Big Noise by Jen Wright is a Northwood's thriller you can curl up with on a snowy night. Main character, Jo, is in need of a vacation from her stressful work dealing with troubled and sometimes dangerous teens. She and her new love interest, Zoey, head to the town Big Noise to visit friends, explore the outdoors, and explore their new relationship.
Barely a day into the trip, Jo gets a call from a colleague alerting her that one of her former probation cases has gone missing and he was last seen in the area she's vacationing at. This sets Jo sniffing around the lives of those who live up north; a motley blend of trailer-trash meth-heads, wilderness enthusiasts, poets, and hard-working lesbians.

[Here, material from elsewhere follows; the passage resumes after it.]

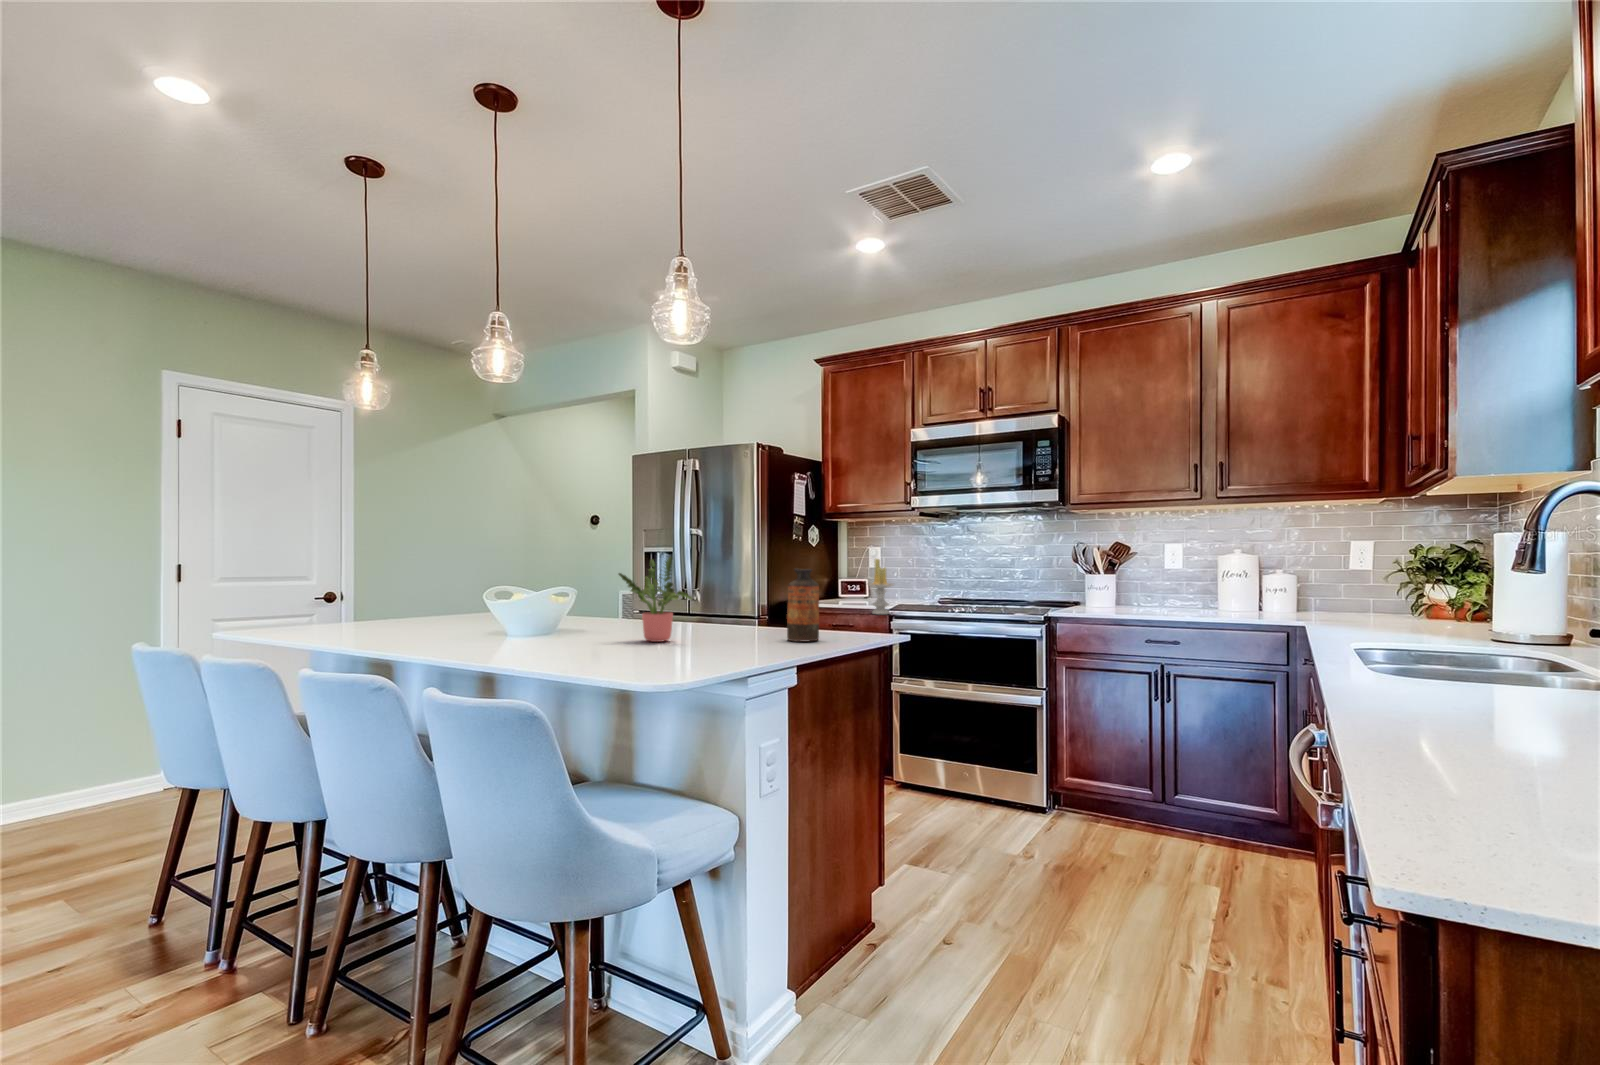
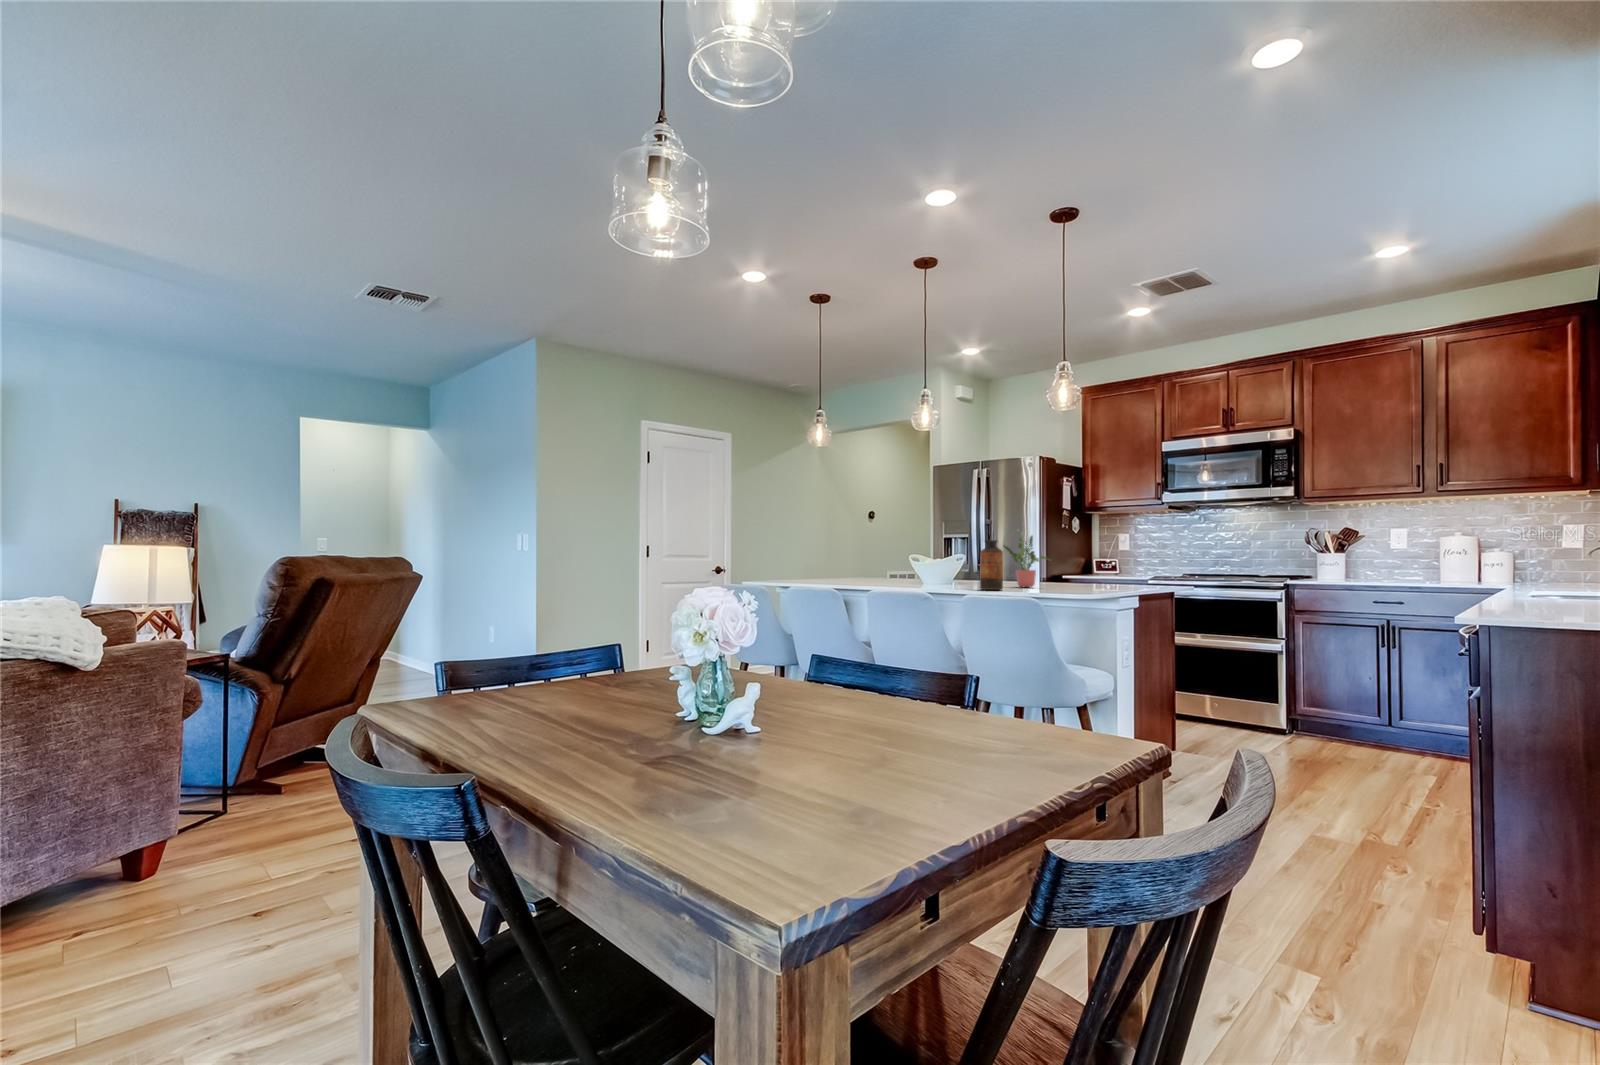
candle: present [868,559,893,614] -> none [1134,541,1158,582]
bottle: present [787,569,819,642] -> present [980,540,1003,590]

There is a bit too much sentimentality and an unfocused emotional overflow from some of the characters. While there is a certain romance to the deep woods, the heightening seems deliberate. Amplified senses may help the plot, but sappy could aptly describe more than just some of the trees in Big Noise.

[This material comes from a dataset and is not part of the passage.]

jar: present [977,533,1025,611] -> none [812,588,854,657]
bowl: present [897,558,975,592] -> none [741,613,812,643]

This novel does contain some intrigue, but I would classify the writing as suspense, rather than mystery. Because we can hear the murderer's thoughts, it creates a dynamic situation more than a puzzle to solve. The story is told mostly by Jo, but the point of view shifts between characters frequently. This lets the reader glimpse shameless flirtations, musings, crimes, and insecurities.
The sprinkling of poetry throughout the novel is, in sense, another viewpoint and a personal favorite. If Wright is a poet as well as a writer, she definitely excels at the former.
Delicate, intricate, particulate
pieces of ice
to the trees.
Shaping and softening the
separation between Earth and
Bright night full
Moon shines white
goading the field mouse into a
Dance toward death
under the watch of
Big Noise is a nice little novel filled with a lot of drama and a shot of suspense. The writing is, at times, emotionally heavy, and not for those lesbian-shy. Wright has a knack and style any Minnesotan will enjoy. The snowstorm scene where they hunt for the fugitive is so well-defined that you expect to see flakes outside your window and long for a crackling fireplace.